Following a dramatic first week on the sand, lifeguards did not have to make any major rescues as the message to swim between the flags was heard loud and clear by beach-goers.
"We had poor conditions at some of our beaches, but thankfully most people were doing the right thing and using patrolled beaches,” Mr Turnham said.
“Apart from the close call we had at Lake Cathie there weren’t many other incidents in the water, which is great.”
Lifeguards were kept busy with first aid, including a broken leg and a couple of surfers who suffered head wounds from their surfboards.
Snakes proved the show offs, venturing out to bask in the sun earlier in the week when the weather was warm.
“It's common to see snakes, as we did this week, close to the shrubs and the dunes,” Mr Turnham said.
“It's not often you see a snake cross the car park and go under a car like we did. Lifeguards never handle the snakes themselves.
“Apart from that, educating the public about snakes is all we can do. We remind them to keep an eye out on walking trails as well as near shrub and sand dunes.”
Lifeguards were on alert when severe weather warnings were in place this week. As Port Macquarie and surrounds were rocked with a thunderstorm on October 10, Mr Turnham said it brought with it some rough conditions.
“Swells around north facing beaches are the nicer ones at the moment, whereas Lake Cathie and Lighthouse have been closed late this week (due to weather),” he said.
“It's something we always monitor, with conditions deteriorating and stronger currents becoming problematic in storm season.
“It's been nice to get some rain and although tourists aren't stoked with the wet weather we certainly needed it.”
Then there are the sharks. Luckily, technology aids lifeguards in being alert and monitoring our beaches.
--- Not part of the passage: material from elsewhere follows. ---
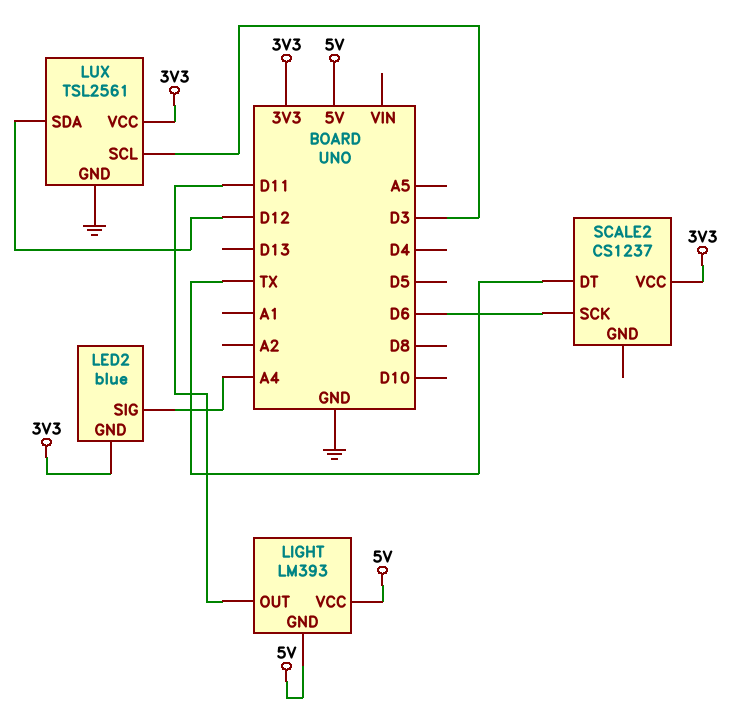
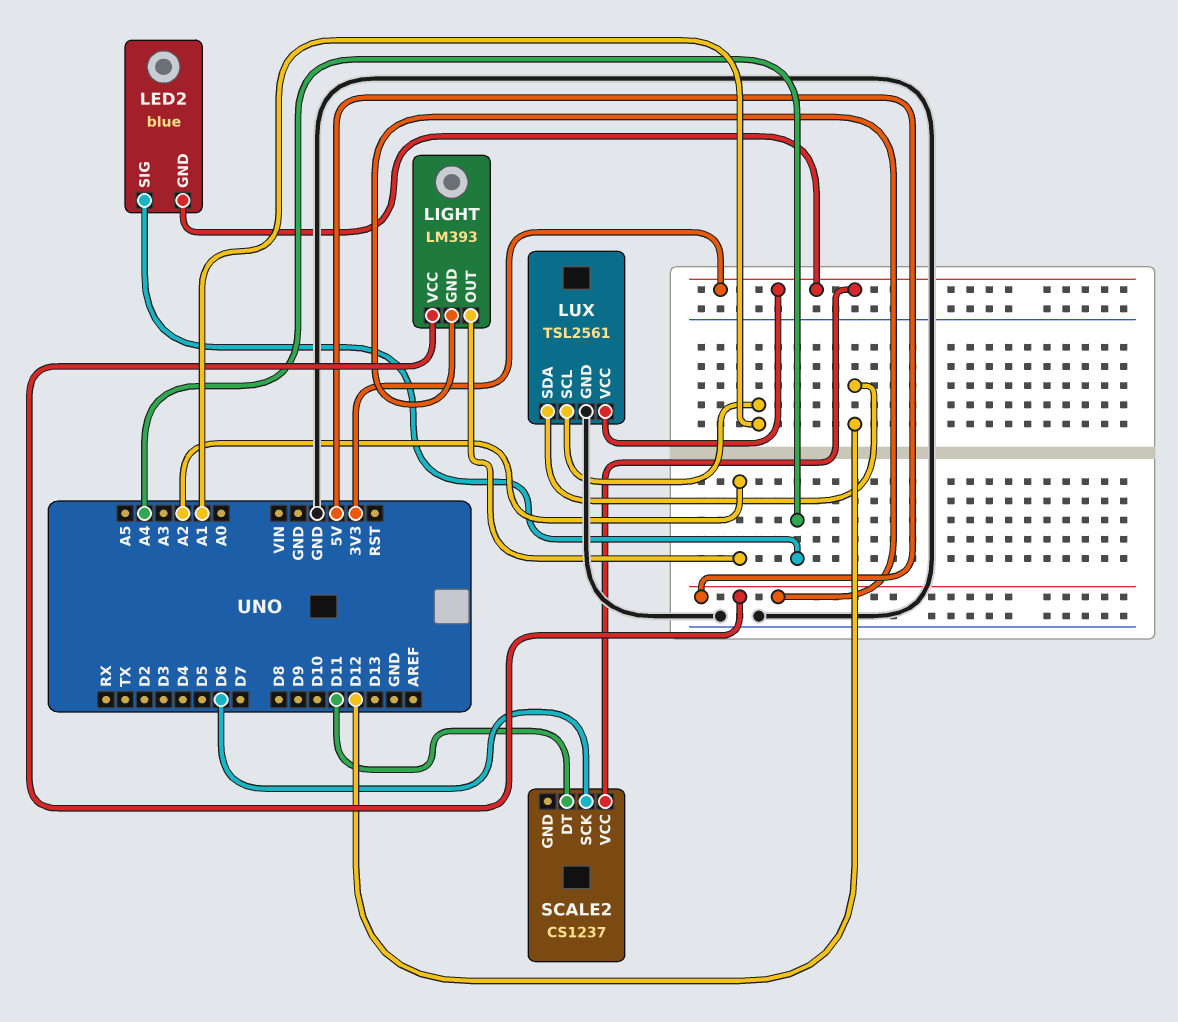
LIGHT pin OUT: D11 -> A2
LUX pin SCL: D3 -> A1
SCALE2 pin DT: TX -> D11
“We have the DPI helicopter around and the drones are used in the area so we can spot the sharks,” he said.
“When we do, and we have several times during the holidays, we close the beach, and when the shark moves on we can immediately re-open the beach. It's a great example of how handy technology has become.
“I'd say it has been a positive holiday period. We always expect incidents to go down, but most people did the right thing.”